Baseball Is Not Too Big to Fail
Spring is in the air, as is the repulsive scent of performance-enhancing drugs–temporarily in disuse but awaiting the go-ahead to resume juicing.
We used to think baseball was the cleanest of sports–certainly the easiest for fans to monitor: players are yards apart except for brief intervals– compared to basketball where players are always at push-and-shove range and we wouldn’t know most fouls were it not for the refs. Football is a blur of flying bodies and even replays on 46-inch home tv leave us wondering exactly who-done-what on any given down.
Oh, baseball’s had its moments, beginning with the Black Sox, but memories are short, not to mention dulled by beer, and we forgive easily if the the game will just resume so we can forget our lives of quiet desperation.
Two things regarding players are hard to see with the naked eye: 1) bribes and betting–and 2) juicing, which affords a leg up on other players. But you could be blind in one eye and unable to see out of the other and still know when A-Rod went from his already Adonis-like body to that of the half-man, half-horse of myth and fable. I waited for announcers to mention he had become twice his size, and to joke that maybe he was putting in extra hours at the Yankee’s gym, but they have jobs to hang onto, so we need not look for truth, let alone courage, from announcers’ booths .
Thus A-Rod continued to cut a fine figure at the plate for his adoring crowds, as did Jason Giambi and of course Andy Pettitte on the mound–till fate caught up with them. But after a brief gasp from the public and near heart-attacks from the lords of major league ball, all continued their merry way, Barry Bonds, Manny Ramirez and others in tow. The lesson was not: stop the cheating in baseball! but “I’ll hold up the rug and you sweep this crap under it.”

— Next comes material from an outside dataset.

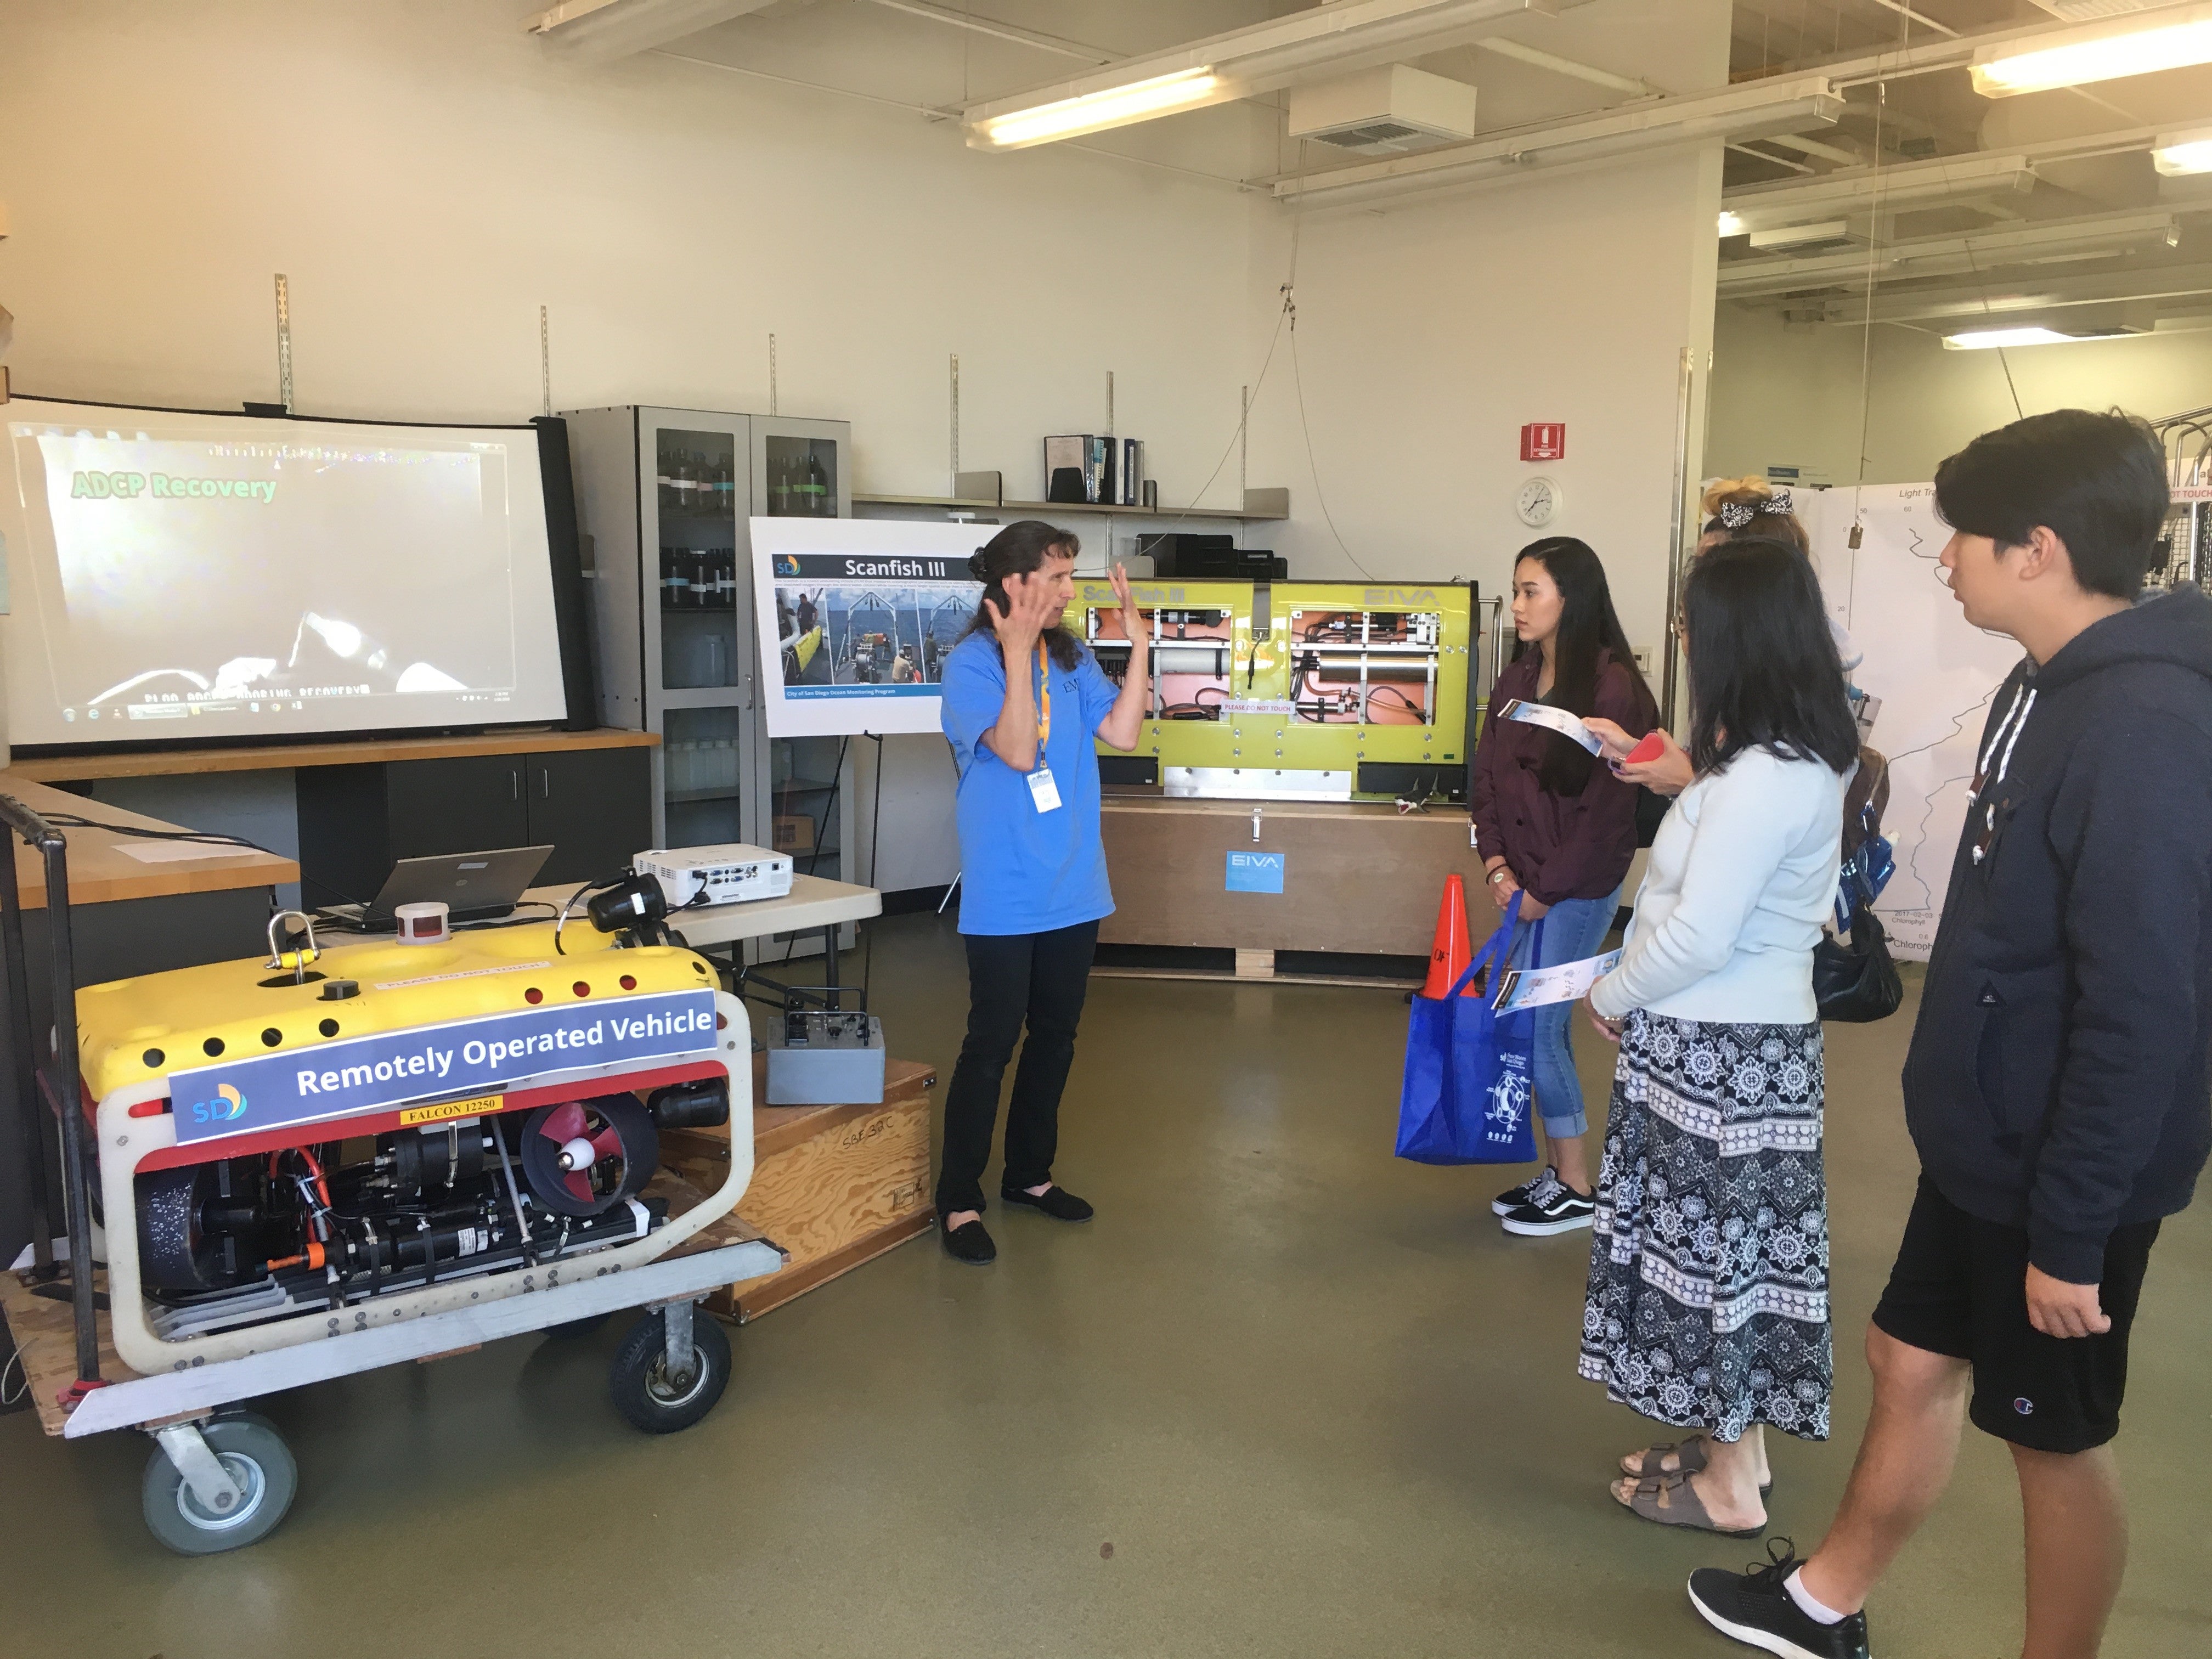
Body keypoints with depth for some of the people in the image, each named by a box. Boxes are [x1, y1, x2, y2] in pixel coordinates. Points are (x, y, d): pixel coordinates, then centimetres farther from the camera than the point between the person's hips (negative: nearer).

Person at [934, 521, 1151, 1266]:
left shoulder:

At this point I pause to honor all those dads who hate this kind of talk, insisting that we must turn our heads and shut up because our precious kids must not lose their faith in this grand old game that is so wonderful to see. From whence cometh this brand of ethics, I have no idea, but will say that when we teach kids to ignore truth for the sake of appearances, we’re doing them no favors whatever. Tell them rather of Bart Giamatti, the late baseball comish, whose name should be over the gate to every major league stadium because he blew the whistle on the most sacred of cows, Pete Rose, and stood up to a storm of criticism that I am convinced is what killed Giamatti.
And while I’m knocking our selective memories, I remind us of Bart’s gutsy predecessor, Pete Ueberroth, who in the mid-1980s invoked a series of sanctions against players involved with “cocaine and other drugs” in response to trial testimony of six players regarding a Phillies caterer who sold coke to payers.
Ueberroth was convinced that drug abuse by players was a “serious threat to baseball’s standing with the American people,” and vowed to “eliminate drugs from baseball (and) be relentless until that is done.” Players Joaquin Andujar (A’s), Dale Berra (Yanks), Keith Hernandez (Mets), Jeff Leonard (Giants), Dave Parker (Reds) and Lonnie Smith (Royals) were cited as having “a prolonged pattern of drug use and…in some cases facilitated distribution.”
Ueberroth offered to withhold their suspension for the ‘86 season–IF the players agreed to donate 10% of their salaries to antidrug programs, take part in 100 hours of antidrug community programs for two years, and submit to random tests through the balance of their careers. All Hernandez idolizers out there: please recall that he got the largest fine–$135,000 on a salary of $1.35 million. After first threatening not to comply he quickly and wisely relented.
Such leadership is the kind that can save baseball–if allowed to, but here’s the kicker: Ueberroth also ordered random testing for all employees of baseball, including management (and for minor league players) but was blocked by the players’ union and its exec director Don Fehr (may his name live in infamy). Thankfully, such was not the consensus among all players, a number of whom voluntarily submitted to tests–the Orioles doing so as a team.
Whoever thinks baseball is too big to fail is living in a dream world, but the current bosses of the game, via delay tactics and reliance on the unethical tolerance of American fans, are striving mightily to let all big fish off the hook.
If they succeed, not only will we witness the death of a great American game, but its demise will be a slow and agonizing one.